Copy every line below that has the word "milliseconds" in it.

(Exercise input begins)

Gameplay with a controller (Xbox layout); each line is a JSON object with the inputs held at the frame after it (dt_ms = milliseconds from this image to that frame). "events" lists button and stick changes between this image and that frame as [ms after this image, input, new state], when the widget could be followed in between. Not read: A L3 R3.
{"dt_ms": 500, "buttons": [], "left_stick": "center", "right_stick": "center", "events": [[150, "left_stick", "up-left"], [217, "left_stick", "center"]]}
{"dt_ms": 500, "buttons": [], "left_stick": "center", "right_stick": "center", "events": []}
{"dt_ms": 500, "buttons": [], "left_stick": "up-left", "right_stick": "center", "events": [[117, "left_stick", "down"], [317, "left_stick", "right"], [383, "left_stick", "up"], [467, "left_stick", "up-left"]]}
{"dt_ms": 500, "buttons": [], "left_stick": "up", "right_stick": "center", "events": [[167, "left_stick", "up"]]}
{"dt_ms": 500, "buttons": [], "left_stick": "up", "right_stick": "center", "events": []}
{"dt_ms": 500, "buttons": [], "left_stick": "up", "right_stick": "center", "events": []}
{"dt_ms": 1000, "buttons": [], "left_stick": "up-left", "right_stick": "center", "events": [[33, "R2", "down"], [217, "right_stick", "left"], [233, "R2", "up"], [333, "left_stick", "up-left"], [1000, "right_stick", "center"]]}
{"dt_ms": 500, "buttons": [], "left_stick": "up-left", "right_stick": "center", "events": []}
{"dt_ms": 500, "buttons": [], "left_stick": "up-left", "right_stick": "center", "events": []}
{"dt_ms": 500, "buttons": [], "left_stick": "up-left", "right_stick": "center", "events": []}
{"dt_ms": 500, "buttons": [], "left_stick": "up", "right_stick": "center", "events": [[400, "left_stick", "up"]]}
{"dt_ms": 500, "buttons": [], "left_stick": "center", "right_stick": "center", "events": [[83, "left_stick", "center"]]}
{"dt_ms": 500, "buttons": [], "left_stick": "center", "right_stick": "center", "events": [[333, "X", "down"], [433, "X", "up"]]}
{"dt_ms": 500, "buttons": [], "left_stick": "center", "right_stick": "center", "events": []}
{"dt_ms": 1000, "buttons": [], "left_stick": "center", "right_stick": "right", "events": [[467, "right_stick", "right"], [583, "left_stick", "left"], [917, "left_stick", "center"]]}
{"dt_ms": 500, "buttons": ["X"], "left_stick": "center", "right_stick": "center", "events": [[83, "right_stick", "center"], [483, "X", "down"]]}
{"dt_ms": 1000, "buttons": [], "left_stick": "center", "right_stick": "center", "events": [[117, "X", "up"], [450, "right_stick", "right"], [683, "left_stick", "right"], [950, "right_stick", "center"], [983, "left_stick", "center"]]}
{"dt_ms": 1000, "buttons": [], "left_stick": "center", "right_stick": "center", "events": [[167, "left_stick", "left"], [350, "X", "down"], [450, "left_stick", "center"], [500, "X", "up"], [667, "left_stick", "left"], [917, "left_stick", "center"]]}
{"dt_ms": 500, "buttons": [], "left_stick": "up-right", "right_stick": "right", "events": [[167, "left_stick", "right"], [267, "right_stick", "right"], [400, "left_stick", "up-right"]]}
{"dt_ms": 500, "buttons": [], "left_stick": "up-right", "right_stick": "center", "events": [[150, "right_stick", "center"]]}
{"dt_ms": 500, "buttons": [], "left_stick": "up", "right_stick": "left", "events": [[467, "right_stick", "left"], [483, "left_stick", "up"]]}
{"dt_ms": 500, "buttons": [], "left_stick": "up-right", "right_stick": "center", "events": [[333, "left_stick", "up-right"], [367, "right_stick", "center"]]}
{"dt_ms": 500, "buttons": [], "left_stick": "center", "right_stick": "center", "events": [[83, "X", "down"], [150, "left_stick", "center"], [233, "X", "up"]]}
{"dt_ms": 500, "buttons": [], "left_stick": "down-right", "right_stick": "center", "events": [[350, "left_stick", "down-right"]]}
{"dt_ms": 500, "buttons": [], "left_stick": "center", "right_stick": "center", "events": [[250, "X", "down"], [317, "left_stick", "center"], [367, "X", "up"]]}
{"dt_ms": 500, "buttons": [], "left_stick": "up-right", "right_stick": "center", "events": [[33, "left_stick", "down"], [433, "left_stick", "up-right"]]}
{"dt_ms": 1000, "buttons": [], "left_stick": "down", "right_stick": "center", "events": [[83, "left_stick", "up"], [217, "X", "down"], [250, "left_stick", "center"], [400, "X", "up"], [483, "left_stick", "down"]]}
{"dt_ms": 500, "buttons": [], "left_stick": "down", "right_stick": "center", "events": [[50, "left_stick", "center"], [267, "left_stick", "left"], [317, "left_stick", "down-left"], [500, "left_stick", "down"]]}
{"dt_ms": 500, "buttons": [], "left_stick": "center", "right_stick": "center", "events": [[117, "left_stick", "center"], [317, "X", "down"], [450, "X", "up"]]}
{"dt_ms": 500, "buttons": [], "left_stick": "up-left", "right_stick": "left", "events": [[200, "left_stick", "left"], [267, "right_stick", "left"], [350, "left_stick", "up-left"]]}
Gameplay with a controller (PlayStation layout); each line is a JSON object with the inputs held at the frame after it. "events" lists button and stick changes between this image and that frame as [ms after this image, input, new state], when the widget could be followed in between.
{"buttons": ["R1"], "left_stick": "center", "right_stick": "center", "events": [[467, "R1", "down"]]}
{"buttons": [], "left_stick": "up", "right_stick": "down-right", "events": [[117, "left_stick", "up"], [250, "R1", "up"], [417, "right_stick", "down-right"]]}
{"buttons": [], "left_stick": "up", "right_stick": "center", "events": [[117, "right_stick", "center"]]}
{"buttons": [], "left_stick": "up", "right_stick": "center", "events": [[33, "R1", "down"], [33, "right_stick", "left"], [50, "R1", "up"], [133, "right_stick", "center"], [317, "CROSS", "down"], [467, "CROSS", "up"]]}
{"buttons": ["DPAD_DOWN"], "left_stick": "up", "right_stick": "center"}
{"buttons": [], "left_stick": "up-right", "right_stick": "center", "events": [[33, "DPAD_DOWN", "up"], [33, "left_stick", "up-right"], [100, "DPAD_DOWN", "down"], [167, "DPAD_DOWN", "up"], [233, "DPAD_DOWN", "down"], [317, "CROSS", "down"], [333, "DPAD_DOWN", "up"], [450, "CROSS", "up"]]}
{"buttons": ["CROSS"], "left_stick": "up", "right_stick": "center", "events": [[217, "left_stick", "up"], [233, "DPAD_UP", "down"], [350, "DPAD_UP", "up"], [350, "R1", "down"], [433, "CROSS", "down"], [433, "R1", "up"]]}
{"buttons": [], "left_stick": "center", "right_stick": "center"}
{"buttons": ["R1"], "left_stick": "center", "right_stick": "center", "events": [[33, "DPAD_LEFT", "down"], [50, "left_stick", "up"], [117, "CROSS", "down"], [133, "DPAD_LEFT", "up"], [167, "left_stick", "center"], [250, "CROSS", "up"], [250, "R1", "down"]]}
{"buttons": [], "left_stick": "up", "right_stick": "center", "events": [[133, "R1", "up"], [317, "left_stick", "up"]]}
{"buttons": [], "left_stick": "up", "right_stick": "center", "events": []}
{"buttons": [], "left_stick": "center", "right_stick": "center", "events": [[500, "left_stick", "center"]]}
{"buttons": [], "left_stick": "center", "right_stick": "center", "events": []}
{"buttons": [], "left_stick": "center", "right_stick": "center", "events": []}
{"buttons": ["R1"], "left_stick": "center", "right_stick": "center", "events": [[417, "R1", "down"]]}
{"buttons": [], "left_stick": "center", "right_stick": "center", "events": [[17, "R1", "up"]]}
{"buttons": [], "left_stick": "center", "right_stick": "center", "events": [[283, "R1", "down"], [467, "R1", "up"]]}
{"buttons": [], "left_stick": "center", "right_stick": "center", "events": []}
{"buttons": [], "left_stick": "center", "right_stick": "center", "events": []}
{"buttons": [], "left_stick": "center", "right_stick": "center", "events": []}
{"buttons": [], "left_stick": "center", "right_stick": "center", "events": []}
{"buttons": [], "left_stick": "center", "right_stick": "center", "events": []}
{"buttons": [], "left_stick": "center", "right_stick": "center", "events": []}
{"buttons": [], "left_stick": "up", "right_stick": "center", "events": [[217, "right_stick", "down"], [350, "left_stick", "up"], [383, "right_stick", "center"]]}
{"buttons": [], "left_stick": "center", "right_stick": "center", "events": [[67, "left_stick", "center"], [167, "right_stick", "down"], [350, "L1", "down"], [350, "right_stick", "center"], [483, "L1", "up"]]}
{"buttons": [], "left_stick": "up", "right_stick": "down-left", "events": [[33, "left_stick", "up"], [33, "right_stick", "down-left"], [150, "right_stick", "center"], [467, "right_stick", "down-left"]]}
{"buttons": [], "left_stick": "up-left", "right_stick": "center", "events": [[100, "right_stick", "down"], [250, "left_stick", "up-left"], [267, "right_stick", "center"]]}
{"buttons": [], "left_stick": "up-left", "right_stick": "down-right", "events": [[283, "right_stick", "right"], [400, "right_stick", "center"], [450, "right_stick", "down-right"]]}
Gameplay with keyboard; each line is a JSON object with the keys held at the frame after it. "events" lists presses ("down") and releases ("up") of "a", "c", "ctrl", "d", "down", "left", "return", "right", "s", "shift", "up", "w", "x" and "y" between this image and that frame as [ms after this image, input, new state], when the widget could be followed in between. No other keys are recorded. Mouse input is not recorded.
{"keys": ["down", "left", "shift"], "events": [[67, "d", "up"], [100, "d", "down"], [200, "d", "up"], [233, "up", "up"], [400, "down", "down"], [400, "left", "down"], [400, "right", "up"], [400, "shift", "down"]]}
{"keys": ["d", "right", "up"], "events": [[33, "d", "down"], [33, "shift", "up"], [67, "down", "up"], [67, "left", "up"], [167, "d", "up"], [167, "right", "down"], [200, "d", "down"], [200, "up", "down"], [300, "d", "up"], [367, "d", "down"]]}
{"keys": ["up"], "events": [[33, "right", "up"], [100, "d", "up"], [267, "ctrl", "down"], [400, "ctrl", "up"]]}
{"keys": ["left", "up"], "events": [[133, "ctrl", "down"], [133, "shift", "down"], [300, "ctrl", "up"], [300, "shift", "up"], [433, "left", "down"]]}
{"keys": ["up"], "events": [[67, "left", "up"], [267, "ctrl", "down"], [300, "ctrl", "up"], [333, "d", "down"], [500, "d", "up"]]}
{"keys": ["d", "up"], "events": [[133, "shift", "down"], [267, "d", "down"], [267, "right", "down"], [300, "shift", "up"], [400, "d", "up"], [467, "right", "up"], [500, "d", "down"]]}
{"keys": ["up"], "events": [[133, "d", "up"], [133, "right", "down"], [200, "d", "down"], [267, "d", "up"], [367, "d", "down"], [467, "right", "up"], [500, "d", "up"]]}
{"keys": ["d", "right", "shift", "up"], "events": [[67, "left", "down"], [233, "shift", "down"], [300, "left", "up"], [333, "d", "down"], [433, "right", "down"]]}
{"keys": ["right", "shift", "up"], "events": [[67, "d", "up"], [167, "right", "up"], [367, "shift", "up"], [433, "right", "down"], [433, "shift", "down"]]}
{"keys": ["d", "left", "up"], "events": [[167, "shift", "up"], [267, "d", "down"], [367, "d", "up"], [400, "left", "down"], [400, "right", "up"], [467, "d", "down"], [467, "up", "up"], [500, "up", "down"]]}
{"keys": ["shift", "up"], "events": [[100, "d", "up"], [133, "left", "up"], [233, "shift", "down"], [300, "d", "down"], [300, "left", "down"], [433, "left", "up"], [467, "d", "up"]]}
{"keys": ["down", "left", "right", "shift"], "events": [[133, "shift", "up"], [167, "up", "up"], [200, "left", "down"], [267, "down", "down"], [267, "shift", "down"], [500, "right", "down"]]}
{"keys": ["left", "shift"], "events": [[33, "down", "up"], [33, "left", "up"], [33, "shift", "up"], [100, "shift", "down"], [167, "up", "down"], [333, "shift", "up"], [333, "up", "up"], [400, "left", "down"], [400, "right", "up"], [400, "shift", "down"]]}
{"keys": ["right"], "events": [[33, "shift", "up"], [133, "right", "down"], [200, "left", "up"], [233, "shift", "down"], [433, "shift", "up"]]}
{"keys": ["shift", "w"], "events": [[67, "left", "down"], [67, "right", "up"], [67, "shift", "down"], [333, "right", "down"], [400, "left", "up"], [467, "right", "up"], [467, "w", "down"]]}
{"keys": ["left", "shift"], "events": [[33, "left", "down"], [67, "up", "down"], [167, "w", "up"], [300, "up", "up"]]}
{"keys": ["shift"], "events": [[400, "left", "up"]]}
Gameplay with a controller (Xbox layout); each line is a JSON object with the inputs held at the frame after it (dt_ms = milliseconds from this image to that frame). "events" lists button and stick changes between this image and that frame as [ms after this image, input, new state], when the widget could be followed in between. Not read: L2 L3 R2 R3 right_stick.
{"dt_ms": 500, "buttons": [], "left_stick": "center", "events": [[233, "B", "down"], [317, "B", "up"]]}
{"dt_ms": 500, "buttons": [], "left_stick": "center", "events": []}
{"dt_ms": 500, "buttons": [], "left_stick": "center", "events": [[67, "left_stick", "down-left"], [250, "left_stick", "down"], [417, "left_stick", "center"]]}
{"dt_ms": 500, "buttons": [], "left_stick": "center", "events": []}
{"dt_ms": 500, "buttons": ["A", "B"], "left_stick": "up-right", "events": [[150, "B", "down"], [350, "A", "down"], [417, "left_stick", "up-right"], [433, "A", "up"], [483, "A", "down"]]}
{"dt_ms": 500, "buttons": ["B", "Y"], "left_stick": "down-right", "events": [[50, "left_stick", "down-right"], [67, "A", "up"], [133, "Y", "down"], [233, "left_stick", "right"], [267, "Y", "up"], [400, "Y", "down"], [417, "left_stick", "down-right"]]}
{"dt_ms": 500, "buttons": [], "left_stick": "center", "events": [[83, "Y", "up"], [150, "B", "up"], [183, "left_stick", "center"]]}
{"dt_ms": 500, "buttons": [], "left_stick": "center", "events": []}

(Exercise input ends)

| Result of this task |
Gameplay with a controller (Xbox layout); each line is a JSON object with the inputs held at the frame after it (dt_ms = milliseconds from this image to that frame). "events" lists button and stick changes between this image and that frame as [ms after this image, input, new state], when the widget could be followed in between. Not read: A L3 R3.
Gameplay with a controller (Xbox layout); each line is a JSON object with the inputs held at the frame after it (dt_ms = milliseconds from this image to that frame). "events" lists button and stick changes between this image and that frame as [ms after this image, input, new state], when the widget could be followed in between. Not read: L2 L3 R2 R3 right_stick.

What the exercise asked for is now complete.